Je vais mieux, David Foenkinos

            Un mal de dos aussi soudain que douloureux bouleverse la vie paisible, bien rôdée et sans aspérités du narrateur. C’est d’abord l’affolement. La peur d’être atteint d’une grave maladie l’obsède et l’amène à consulter médecins, ostéopathes, magnétiseurs, ou autres psychologues. Mais, en fait, cette maladie, sans nul doute psychosomatique, lui sert de révélateur et lui fait prendre conscience qu’il a trop longtemps subi son environnement et qu’il s’est toujours complu dans son rôle de victime. Du jour au lendemain, tout va basculer. Au travail, stimulé par la douleur et dans un accès de rage, il agresse son collègue qui l’a toujours humilié sans qu’il réagisse. Il affronte son père qui se complaisait à le rabaisser dès qu’ils passaient un moment ensemble. Il finit par accepter le compagnon de sa fille qui a dix ans de plus qu’elle et qu’il refusait de rencontrer. Enfin, il considère son divorce, demandé par sa femme, comme une libération et reconnaît que son couple ronronnait depuis le départ des enfants. Il prend de l’assurance et ne veut plus vivre dans la compromission en évitant les conflits, comme il l’a fait pendant de trop nombreuses années.

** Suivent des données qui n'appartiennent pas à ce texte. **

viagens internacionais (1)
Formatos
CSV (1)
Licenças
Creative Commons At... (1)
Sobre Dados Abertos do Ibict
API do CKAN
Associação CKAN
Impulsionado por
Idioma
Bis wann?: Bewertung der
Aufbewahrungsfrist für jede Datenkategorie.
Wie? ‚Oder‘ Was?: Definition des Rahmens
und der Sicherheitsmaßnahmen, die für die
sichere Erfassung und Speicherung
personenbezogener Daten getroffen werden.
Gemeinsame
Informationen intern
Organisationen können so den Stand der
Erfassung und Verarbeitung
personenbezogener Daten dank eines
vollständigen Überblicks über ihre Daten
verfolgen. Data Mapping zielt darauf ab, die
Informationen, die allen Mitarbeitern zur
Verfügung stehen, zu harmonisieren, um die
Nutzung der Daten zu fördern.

            Jusque-là, et même si le début du roman était un peu laborieux car le mal de dos et la compassion du héros pour son état prenaient un peu trop de place, les changements qui s’opèrent dans son existence restent crédibles. Mais, quand le narrateur tente de se reconstruire et que l’imprévu fait partie de son quotidien, les invraisemblances deviennent difficilement acceptables. Tout était noir, tout devient rose. Un héritage tombe à pic pour régler ses problèmes financiers, le propriétaire de l’hôtel dans lequel il est allé se réfugier a justement besoin de lui pour le rénover, et son nouvel amour est décoratrice d’intérieur, quelle aubaine pour un architecte qui remet à neuf un établissement ! Que dire de la patiente omnisciente qui, rien qu’en le regardant dans la salle d’attente de la magnétiseuse, lui déroule les derniers événements de sa vie et lit même dans ses pensées ?

            C’est malgré tout un livre agréable qui se lit facilement grâce, certainement, à l’humour de l’auteur qui décrit avec justesse cette maladie du siècle dont tout le monde a plus ou moins connu les effets.